As capivaras, animais-símbolo da Estação Ecológica do Taim, no sul do Estado, ainda encontram brechas entre as grades de proteção que ladeiam a BR-471, rodovia de 15,7 quilômetros que rasga o banhado em dois. Assim como elas, tartarugas, ratões-do-banhado, cachorros-do-mato, tuco-tucos, jacarés-do-papo-amarelo, aranhas e mais de 250 espécies de aves têm sido ameaçados pela inconclusão do telamento na rodovia federal, que já dura mais de 10 anos.
A burocracia tem emperrado a reestruturação dos escudos derrubados por uma enchente em 2002. O Departamento Nacional de Infraestrutura e Transportes (Dnit) só autorizou a obra em 2009, estabelecendo como requisito o respeito ao projeto original do Sistema de Proteção à Fauna implementado em 1998. Assim, depois de anos empilhadas nos fundos da sede da estação, as telas doadas em 2004 pela Gerdau começaram a ser instaladas apenas em julho de 2011.
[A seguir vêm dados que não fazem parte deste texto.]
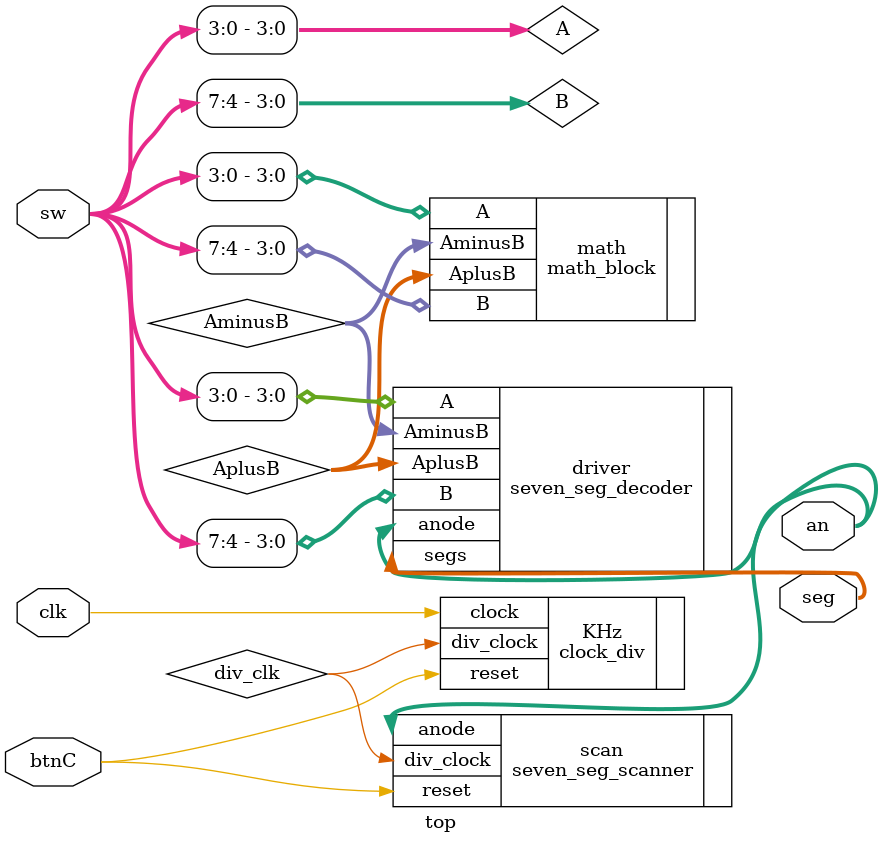
<source format=v>
module top
#(
    parameter DIVIDE_BY = 17 // Use this when passing in to your clock div!
    // The test bench will set it appropriately for testing
    
)
(
    input [7:0] sw, // A and B
    input clk, // 100 MHz board clock
    input btnC, // Reset
    output [3:0] an, // 7seg anodes
    output [6:0] seg // 7seg segments
);
    wire div_clk;
    wire [3:0] A = sw[3:0];
    wire [3:0] B = sw[7:4];
    wire [3:0] AplusB, AminusB;
    
    //instantiate the clock divider
    clock_div #(.DIVIDE_BY(DIVIDE_BY)) KHz(
        .reset(btnC),
        .clock(clk),
        .div_clock(div_clk)
    );

    //wires the clock divider wire to the scanner
    seven_seg_scanner scan(
        .div_clock(div_clk),
        .reset(btnC),
        .anode(an)
    );
    
    math_block math (
        .A(A),
        .B(B),
        .AplusB(AplusB),
        .AminusB(AminusB)
    );

    //connects scanner (A and B) and math block (AplusB and AminusB) to the decoder
    seven_seg_decoder driver (
        .A(A),
        .B(B),
        .AplusB(AplusB),
        .AminusB(AminusB),
        .anode(an),
        .segs(seg[6:0])
    );

endmodule
</source>
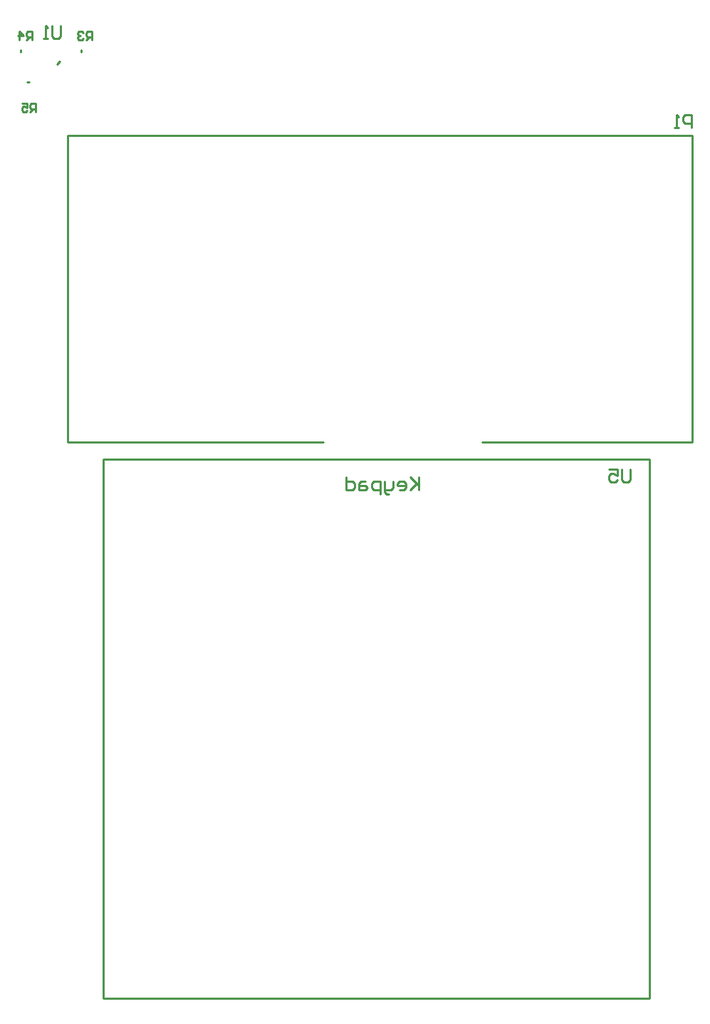
<source format=gbo>
%FSLAX44Y44*%
%MOMM*%
G71*
G01*
G75*
G04 Layer_Color=32896*
%ADD10R,1.0000X1.0000*%
%ADD11R,0.7600X1.7800*%
%ADD12R,0.7200X1.7800*%
%ADD13R,1.0000X1.0000*%
%ADD14R,5.5000X2.0000*%
%ADD15R,2.6000X4.3000*%
%ADD16R,5.5000X5.7000*%
%ADD17R,1.5000X0.5500*%
%ADD18R,0.5500X1.5000*%
%ADD19C,0.3000*%
%ADD20C,0.6000*%
%ADD21C,1.2000*%
%ADD22C,0.4000*%
%ADD23C,2.0000*%
%ADD24C,0.2540*%
%ADD25C,1.8000*%
%ADD26C,1.7000*%
%ADD27C,2.0000*%
%ADD28R,2.0000X2.0000*%
%ADD29C,0.9000*%
%ADD30C,3.4000*%
%ADD31C,1.2700*%
%ADD32C,1.5000*%
%ADD33R,1.0000X1.4000*%
%ADD34C,0.2500*%
%ADD35C,0.2000*%
%ADD36C,0.5000*%
%ADD37R,1.2032X1.2032*%
%ADD38R,0.9632X1.9832*%
%ADD39R,0.9232X1.9832*%
%ADD40R,1.2032X1.2032*%
%ADD41R,5.7032X2.2032*%
%ADD42R,2.8032X4.5032*%
%ADD43R,5.7032X5.9032*%
%ADD44R,1.7032X0.7532*%
%ADD45R,0.7532X1.7032*%
%ADD46C,2.0032*%
%ADD47C,1.9032*%
%ADD48C,2.2032*%
%ADD49R,2.2032X2.2032*%
%ADD50C,1.1032*%
%ADD51C,3.6032*%
%ADD52C,1.4732*%
%ADD53C,1.7032*%
%ADD54R,1.2032X1.6032*%
D24*
X118000Y39000D02*
X768000D01*
X118000D02*
Y679000D01*
X768000D01*
Y39000D02*
Y679000D01*
X28000Y1127000D02*
X30000D01*
X92000Y1163000D02*
Y1165000D01*
X20000Y1163000D02*
Y1165000D01*
X63000Y1148000D02*
X67000Y1152000D01*
X75800Y700000D02*
X379800D01*
X75800D02*
Y1064000D01*
X818800D01*
Y700000D02*
Y1064000D01*
X568500Y700000D02*
X818800D01*
X745000Y667235D02*
Y654539D01*
X742461Y652000D01*
X737383D01*
X734843Y654539D01*
Y667235D01*
X719608D02*
X729765D01*
Y659617D01*
X724687Y662157D01*
X722147D01*
X719608Y659617D01*
Y654539D01*
X722147Y652000D01*
X727226D01*
X729765Y654539D01*
X493000Y658235D02*
Y643000D01*
Y648078D01*
X482843Y658235D01*
X490461Y650618D01*
X482843Y643000D01*
X470147D02*
X475226D01*
X477765Y645539D01*
Y650618D01*
X475226Y653157D01*
X470147D01*
X467608Y650618D01*
Y648078D01*
X477765D01*
X462530Y653157D02*
Y645539D01*
X459991Y643000D01*
X452373D01*
Y640461D01*
X454912Y637922D01*
X457452D01*
X452373Y643000D02*
Y653157D01*
X447295Y637922D02*
Y653157D01*
X439677D01*
X437138Y650618D01*
Y645539D01*
X439677Y643000D01*
X447295D01*
X429520Y653157D02*
X424442D01*
X421903Y650618D01*
Y643000D01*
X429520D01*
X432060Y645539D01*
X429520Y648078D01*
X421903D01*
X406668Y658235D02*
Y643000D01*
X414285D01*
X416825Y645539D01*
Y650618D01*
X414285Y653157D01*
X406668D01*
X38000Y1092000D02*
Y1101997D01*
X33002D01*
X31335Y1100331D01*
Y1096998D01*
X33002Y1095332D01*
X38000D01*
X34668D02*
X31335Y1092000D01*
X21339Y1101997D02*
X28003D01*
Y1096998D01*
X24671Y1098664D01*
X23005D01*
X21339Y1096998D01*
Y1093666D01*
X23005Y1092000D01*
X26337D01*
X28003Y1093666D01*
X104394Y1177544D02*
Y1187541D01*
X99396D01*
X97730Y1185875D01*
Y1182542D01*
X99396Y1180876D01*
X104394D01*
X101062D02*
X97730Y1177544D01*
X94397Y1185875D02*
X92731Y1187541D01*
X89399D01*
X87733Y1185875D01*
Y1184209D01*
X89399Y1182542D01*
X91065D01*
X89399D01*
X87733Y1180876D01*
Y1179210D01*
X89399Y1177544D01*
X92731D01*
X94397Y1179210D01*
X33528Y1177544D02*
Y1187541D01*
X28530D01*
X26864Y1185875D01*
Y1182542D01*
X28530Y1180876D01*
X33528D01*
X30196D02*
X26864Y1177544D01*
X18533D02*
Y1187541D01*
X23531Y1182542D01*
X16867D01*
X67546Y1194337D02*
Y1181641D01*
X65007Y1179102D01*
X59929D01*
X57389Y1181641D01*
Y1194337D01*
X52311Y1179102D02*
X47233D01*
X49772D01*
Y1194337D01*
X52311Y1191798D01*
X817626Y1072896D02*
Y1088131D01*
X810009D01*
X807469Y1085592D01*
Y1080514D01*
X810009Y1077974D01*
X817626D01*
X802391Y1072896D02*
X797313D01*
X799852D01*
Y1088131D01*
X802391Y1085592D01*
M02*

</source>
A obra, orçada em R$ 1,5 milhão, emperrou seis meses depois, faltando 10% para terminar - cerca de um quilômetro, em trechos intercalados, dos 10,2 para os quais está previsto o telamento, segundo o projeto original de amparo à fauna. O sistema estabelece que nos 5,5 quilômetros restantes não haja proteção lateral, apenas túneis subterrâneos para passagem de animais.
O Instituto Chico Mendes de Conservação da Biodiversidade (ICMBio), que administra a estação, estima que esses 10% que faltam - em toda a extensão da rodovia, são 25 pontos destelados - poderiam reduzir em mais de 90% o número de mortes de animais. Só em 2013, foram 335 casos - 175 capivaras.
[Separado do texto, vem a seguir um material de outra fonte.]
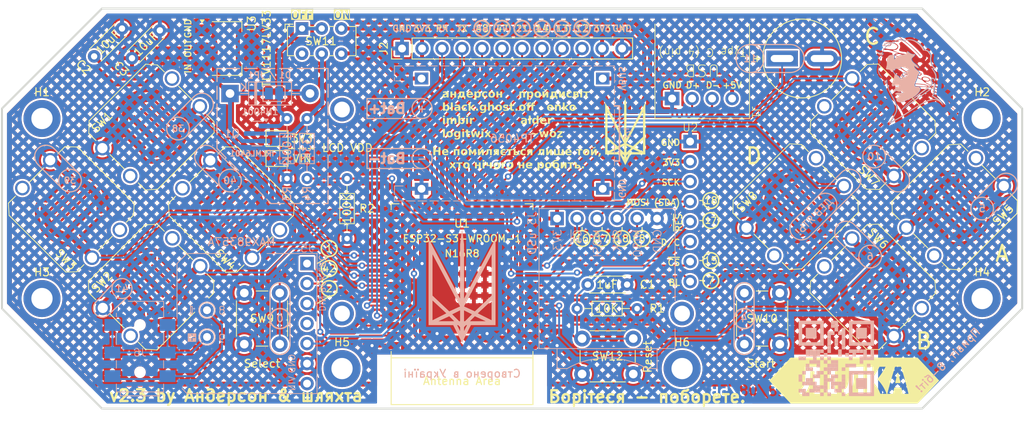
<source format=kicad_pcb>
(kicad_pcb
	(version 20240108)
	(generator "pcbnew")
	(generator_version "8.0")
	(general
		(thickness 1.6)
		(legacy_teardrops no)
	)
	(paper "A4")
	(layers
		(0 "F.Cu" jumper "Top")
		(31 "B.Cu" signal "Bot")
		(32 "B.Adhes" user "B.Adhesive")
		(33 "F.Adhes" user "F.Adhesive")
		(34 "B.Paste" user)
		(35 "F.Paste" user)
		(36 "B.SilkS" user "BotSilk")
		(37 "F.SilkS" user "TopSilk")
		(38 "B.Mask" user "BotMask")
		(39 "F.Mask" user "TopMask")
		(40 "Dwgs.User" user "User.Drawings")
		(41 "Cmts.User" user "User.Comments")
		(42 "Eco1.User" user "User.Eco1")
		(43 "Eco2.User" user "User.Eco2")
		(44 "Edge.Cuts" user)
		(45 "Margin" user)
		(46 "B.CrtYd" user "B.Courtyard")
		(47 "F.CrtYd" user "F.Courtyard")
		(48 "B.Fab" user)
		(49 "F.Fab" user)
		(50 "User.1" user)
		(51 "User.2" user)
		(52 "User.3" user)
		(53 "User.4" user)
		(54 "User.5" user)
		(55 "User.6" user)
		(56 "User.7" user)
		(57 "User.8" user)
		(58 "User.9" user "User.Case")
	)
	(setup
		(stackup
			(layer "F.SilkS"
				(type "Top Silk Screen")
			)
			(layer "F.Paste"
				(type "Top Solder Paste")
			)
			(layer "F.Mask"
				(type "Top Solder Mask")
				(thickness 0.01)
			)
			(layer "F.Cu"
				(type "copper")
				(thickness 0.035)
			)
			(layer "dielectric 1"
				(type "core")
				(thickness 1.51)
				(material "FR4")
				(epsilon_r 4.5)
				(loss_tangent 0.02)
			)
			(layer "B.Cu"
				(type "copper")
				(thickness 0.035)
			)
			(layer "B.Mask"
				(type "Bottom Solder Mask")
				(thickness 0.01)
			)
			(layer "B.Paste"
				(type "Bottom Solder Paste")
			)
			(layer "B.SilkS"
				(type "Bottom Silk Screen")
			)
			(copper_finish "None")
			(dielectric_constraints no)
		)
		(pad_to_mask_clearance 0)
		(allow_soldermask_bridges_in_footprints no)
		(pcbplotparams
			(layerselection 0x00010f0_ffffffff)
			(plot_on_all_layers_selection 0x0000000_00000000)
			(disableapertmacros no)
			(usegerberextensions no)
			(usegerberattributes yes)
			(usegerberadvancedattributes yes)
			(creategerberjobfile yes)
			(dashed_line_dash_ratio 12.000000)
			(dashed_line_gap_ratio 3.000000)
			(svgprecision 4)
			(plotframeref no)
			(viasonmask no)
			(mode 1)
			(useauxorigin no)
			(hpglpennumber 1)
			(hpglpenspeed 20)
			(hpglpendiameter 15.000000)
			(pdf_front_fp_property_popups yes)
			(pdf_back_fp_property_popups yes)
			(dxfpolygonmode no)
			(dxfimperialunits no)
			(dxfusepcbnewfont yes)
			(psnegative no)
			(psa4output no)
			(plotreference yes)
			(plotvalue yes)
			(plotfptext yes)
			(plotinvisibletext no)
			(sketchpadsonfab no)
			(subtractmaskfromsilk no)
			(outputformat 1)
			(mirror no)
			(drillshape 0)
			(scaleselection 1)
			(outputdirectory "v23/")
		)
	)
	(net 0 "")
	(net 1 "~{RESET}")
	(net 2 "UP")
	(net 3 "GND")
	(net 4 "DOWN")
	(net 5 "LEFT")
	(net 6 "USB+")
	(net 7 "USB-")
	(net 8 "RIGHT")
	(net 9 "A")
	(net 10 "B")
	(net 11 "SELECT")
	(net 12 "START")
	(net 13 "RX")
	(net 14 "DISP_D{slash}C")
	(net 15 "TX")
	(net 16 "~{SD_CS}")
	(net 17 "MOSI")
	(net 18 "+3V3")
	(net 19 "VBUS")
	(net 20 "SCK")
	(net 21 "MISO")
	(net 22 "BCK")
	(net 23 "DIN")
	(net 24 "LRCK")
	(net 25 "Net-(Q1-D)")
	(net 26 "~{SLEEP}")
	(net 27 "~{DISP_CS}")
	(net 28 "GPIO12")
	(net 29 "GPIO13")
	(net 30 "GPIO14")
	(net 31 "+VIN")
	(net 32 "Net-(D1-A)")
	(net 33 "Net-(J4-OUT+)")
	(net 34 "unconnected-(J5-GAIN-Pad4)")
	(net 35 "VVAL")
	(net 36 "BUZZER")
	(net 37 "C")
	(net 38 "D")
	(net 39 "GPIO21")
	(net 40 "GPIO47")
	(net 41 "GPIO48")
	(net 42 "unconnected-(U1-GPIO45-Pad26)")
	(net 43 "unconnected-(U1-SPIIO6{slash}GPIO35{slash}FSPID{slash}SUBSPID-Pad28)")
	(net 44 "unconnected-(U1-SPIIO7{slash}GPIO36{slash}FSPICLK{slash}SUBSPICLK-Pad29)")
	(net 45 "unconnected-(U1-SPIDQS{slash}GPIO37{slash}FSPIQ{slash}SUBSPIQ-Pad30)")
	(net 46 "unconnected-(SW11B-A-Pad4)")
	(net 47 "Net-(J5-OUT-)")
	(net 48 "Net-(J5-OUT+)")
	(net 49 "VCC")
	(footprint "footprints:Buzzer_Wide" (layer "F.Cu") (at 128.27 49.53))
	(footprint "MountingHole:MountingHole_2.7mm_M2.5_DIN965_Pad" (layer "F.Cu") (at 73.66 88.9))
	(footprint "Display:TFT_240x280_2pads" (layer "F.Cu") (at 119.38 53.467 -90))
	(footprint "Buttons:SW_PUSH-12mm-fixed-min" (layer "F.Cu") (at 56.936769 62.470684 -45))
	(footprint "Buttons:SW_PUSH-12mm-fixed-min" (layer "F.Cu") (at 43.281574 81.197681 45))
	(footprint "Buttons:SW_PUSH-12mm-fixed-min" (layer "F.Cu") (at 157.690901 65.710406 -135))
	(footprint "Connector_PinHeader_2.54mm:PinHeader_1x12_P2.54mm_Vertical" (layer "F.Cu") (at 81.28 48.26 90))
	(footprint "Jumper:SolderJumper-2_P1.3mm_Open_Pad1.0x1.5mm" (layer "F.Cu") (at 65.405 59.69 180))
	(footprint "Jumper:SolderJumper-2_P1.3mm_Open_Pad1.0x1.5mm" (layer "F.Cu") (at 65.405 62.23 180))
	(footprint "MountingHole:MountingHole_2.7mm_M2.5_DIN965_Pad" (layer "F.Cu") (at 35.56 57.15))
	(footprint "Button_Switch_THT:SW_PUSH_6mm" (layer "F.Cu") (at 129.25 79.3 -90))
	(footprint "MountingHole:MountingHole_2.7mm_M2.5_DIN965_Pad" (layer "F.Cu") (at 154.94 57.15))
	(footprint "Package_TO_SOT_SMD:SOT-223" (layer "F.Cu") (at 59.03 48.26))
	(footprint "Resistor_THT:R_Axial_DIN0204_L3.6mm_D1.6mm_P7.62mm_Horizontal" (layer "F.Cu") (at 74.295 72.39 90))
	(footprint "Buttons:SW_PUSH-12mm-fixed-min" (layer "F.Cu") (at 143.734652 64.435967 135))
	(footprint "Buttons:SW_PUSH-12mm-fixed-min" (layer "F.Cu") (at 43.2312 60.9088 45))
	(footprint "Button_Switch_THT:SW_E-Switch_EG1271_SPDT" (layer "F.Cu") (at 68.58 45.72))
	(footprint "Capacitor_THT:C_Disc_D4.3mm_W1.9mm_P5.00mm" (layer "F.Cu") (at 104.855 78.232))
	(footprint "Capacitor_THT:C_Disc_D4.3mm_W1.9mm_P5.00mm" (layer "F.Cu") (at 42.1845 49.2555 45))
	(footprint "MountingHole:MountingHole_2.7mm_M2.5_DIN965_Pad" (layer "F.Cu") (at 35.56 80.01))
	(footprint "Button_Switch_THT:SW_PUSH_6mm" (layer "F.Cu") (at 61.25 85.8 90))
	(footprint "Button_Switch_THT:SW_PUSH_6mm" (layer "F.Cu") (at 110.64 89.59 180))
	(footprint "Connectors:USB_2.0_PCB" (layer "F.Cu") (at 125.39 57.15 180))
	(footprint "Capacitor_THT:C_Disc_D4.3mm_W1.9mm_P5.00mm" (layer "F.Cu") (at 46.99 49.49 45))
	(footprint "Buttons:SW_PUSH-12mm-fixed-min" (layer "F.Cu") (at 143.7333 84.7644 135))
	(footprint "MountingHole:MountingHole_2.7mm_M2.5_DIN965_Pad" (layer "F.Cu") (at 154.94 80.01))
	(footprint "kibuzzard-65B2D7AF" (layer "F.Cu") (at 138.684 90.424))
	(footprint "PCM_Espressif:ESP32-S3-WROOM-1" (layer "F.Cu") (at 88.9 77.724 180))
	(footprint "Buttons:SW_PUSH-12mm-fixed-min" (layer "F.Cu") (at 36.610224 62.443714 -45))
	(footprint "MountingHole:MountingHole_2.7mm_M2.5_DIN965_Pad" (layer "F.Cu") (at 116.84 88.9))
	(footprint "Resistor_THT:R_Axial_DIN0204_L3.6mm_D1.6mm_P7.62mm_Horizontal" (layer "F.Cu") (at 103.505 81.28))
	(footprint "Buttons:SW_PUSH-12mm-fixed-min" (layer "F.Cu") (at 125.0089 71.0177 45))
	(footprint "Diode_THT:D_DO-41_SOD81_P10.16mm_Horizontal" (layer "B.Cu") (at 59.436 53.975))
	(footprint "Package_TO_SOT_SMD:SOT-23"
		(layer "B.Cu")
		(uuid "1bdda461-ec04-4876-b7f9-77c9bee08051")
		(at 62.865 59.055 180)
		(descr "SOT, 3 Pin (https://www.jedec.org/system/files/docs/to-236h.pdf variant AB), generated with kicad-footprint-generator ipc_gullwing_generator.py")
		(tags "SOT TO_SOT_SMD")
		(property "Reference" "Q1"
			(at 3.175 0 0)
			(layer "B.SilkS")
			(uuid "8608096f-f8bf-40ee-befa-22b0eb28ef1b")
			(effects
				(font
					(size 1 1)
					(thickness 0.15)
				)
				(justify mirror)
			)
		)
		(property "Value" "IRLML6401"
			(at 0.635 -2.54 0)
			(layer "B.SilkS")
			(uuid "5c9dea6f-ccd1-40de-a4ad-f5a49ee4bf49")
			(effects
				(font
					(size 0.7 0.7)
					(thickness 0.15)
				)
				(justify mirror)
			)
		)
		(property "Footprint" "Package_TO_SOT_SMD:SOT-23"
			(at 0 0 180)
			(unlocked yes)
			(layer "F.Fab")
			(hide yes)
			(uuid "427ac51a-1f68-4bef-a6c2-687383fde721")
			(effects
				(font
					(size 1.27 1.27)
					(thickness 0.15)
				)
			)
		)
		(property "Datasheet" "https://www.infineon.com/dgdl/irlml6401pbf.pdf?fileId=5546d462533600a401535668b96d2634"
			(at 0 0 180)
			(unlocked yes)
			(layer "F.Fab")
			(hide yes)
			(uuid "f9d92106-ec74-4f8c-b668-657a09b3db9c")
			(effects
				(font
					(size 1.27 1.27)
					(thickness 0.15)
				)
			)
		)
		(property "Description" ""
			(at 0 0 180)
			(unlocked yes)
			(layer "F.Fab")
			(hide yes)
			(uuid "c2399ecb-4a60-4b17-a1c5-b7c915e42ba2")
			(effects
				(font
					(size 1.27 1.27)
					(thickness 0.15)
				)
			)
		)
		(property "LSCS" "C5148469"
			(at 0 0 90)
			(layer "B.Fab")
			(hide yes)
			(uuid "7c39704a-d829-4a56-8534-508b18c1e27f")
			(effects
				(font
					(size 1 1)
					(thickness 0.15)
				)
				(justify mirror)
			)
		)
		(property "Package" "SOT-23"
			(at 0 0 90)
			(layer "B.Fab")
			(hide yes)
			(uuid "15a9d763-86a3-45c4-98f8-a04e125b8cba")
			(effects
				(font
					(size 1 1)
					(thickness 0.15)
				)
				(justify mirror)
			)
		)
		(property ki_fp_filters "SOT?23*")
		(path "/a37a5117-ea0e-49b6-bd45-dbdb651c52b6")
		(sheetname "Кореневий")
		(sheetfile "alternative_power.kicad_sch")
		(attr smd)
		(fp_line
			(start 0.65 1.56)
			(end 0 1.56)
			(stroke
				(width 0.12)
				(type solid)
			)
			(layer "B.SilkS")
			(uuid "48692f26-949e-4c70-bde5-cea897e3e401")
		)
		(fp_line
			(start 0.65 -1.56)
			(end 0 -1.56)
			(stroke
				(width 0.12)
				(type solid)
			)
			(layer "B.SilkS")
			(uuid "c9dbf46c-7e9f-40eb-93e9-5988111f5ec2")
		)
		(fp_line
			(start -0.65 1.56)
			(end 0 1.56)
			(stroke
				(width 0.12)
				(type solid)
			)
			(layer "B.SilkS")
			(uuid "9729e362-3cc5-497e-9bbd-3c01fe40a49f")
		)
		(fp_line
			(start -0.65 -1.56)
			(end 0 -1.56)
			(stroke
				(width 0.12)
				(type solid)
			)
			(layer "B.SilkS")
			(uuid "2187adc4-83b7-4795-a1a2-88f96259e799")
		)
		(fp_poly
			(pts
				(xy -1.1625 1.51) (xy -1.4025 1.84) (xy -0.9225 1.84) (xy -
... [2741586 chars truncated]
</source>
Mata nativa cresceu e será necessária nova licitação
E o serviço está parado até hoje. o contrato com a empresa SBS Engenharia, que executava o trabalho, foi suspenso pelo Dnit em janeiro de 2012, devido à necessidade de se abrir outra licitação para uma nova obra: a supressão da mata nativa que, por causa da demora para o início da restauração do telamento, cresceu em algumas partes da rodovia. A vegetação alta seria, agora, o principal entrave ao fim dos trabalhos. Para suprimi-la e, a partir daí, retomar a instalação das grades de proteção, é preciso autorização do Instituto Brasileiro do Meio Ambiente e dos Recursos Naturais (Ibama).
- Eles exigiram uma enormidade de transplantes de árvores e de plantio compensatório, cujos custos não tínhamos previsto - justifica o engenheiro da Superintendência do Dnit em Pelotas, Vladimir Casa.
Ele diz que a licença já foi solicitada ao setor de Meio Ambiente do Dnit. Quando autorizados, afirma, a licitação para a retirada da mata nativa será aberta. Depois de concluída, o contrato com a SBS será reativado, e a obra de telamento, reiniciada imediatamente.
- Se conseguirmos tirar a vegetação hoje, a colocação das telas será feita amanhã - diz Casa, garantindo que até junho a estação estará protegida.
Quantidade de túneis passa-fauna deve crescer
O telamento, embora inacabado, já tem dado resultados: desde que as equipes começaram a monitorar, em 2010, o ano passado foi o que menos registrou bichos mortos por atropelamento. Ainda assim, 335 animais mortos é um número considerado alto pelo analista ambiental do ICMBio e chefe da estação, Henrique Ilha. Uma das causas apontadas por ele é o fato de a rodovia ser reta, sem curvas, convidando os motoristas a exceder a velocidade permitida de 60km/h.
Outras medidas estão sendo propostas pelo órgão para diminuir o número de atropelamentos de animais: aumentar a quantidade e o diâmetro dos 19 túneis passa-fauna, instalar tachões que impeçam as ultrapassagem de veículos e implementar novos radares eletrônicos. Em média, por mês, 31,5 mil carros percorrem o trajeto que liga Rio Grande a Santa Vitória do Palmar.
Além disso, agora que o ICMBio se certificou de que os túneis são realmente eficazes para a travessia de animais, a ideia é remodelar o projeto original do Sistema de Proteção à Fauna, que prevê um trecho propositalmente destelado. Ainda neste semestre, especialistas devem visitar a estação para, junto ao órgão, propor que esse espaço também seja protegido.
- Não tínhamos a confirmação de que os túneis funcionavam de verdade. E prevíamos que as telas poderiam ter furos ocasionados por outros desastres ambientais ou acidentes de trânsito. Então, se algum bicho por ventura chegasse à rodovia por algum desses vãos, ficaria empenhado, não conseguiria voltar ao banhado - explica Ilha.
Segundo ele, no plano inicial, os motoristas deveriam aprender, com placas informativas, controladores de velocidade e campanhas de conscientização, a conviver com os animais na pista.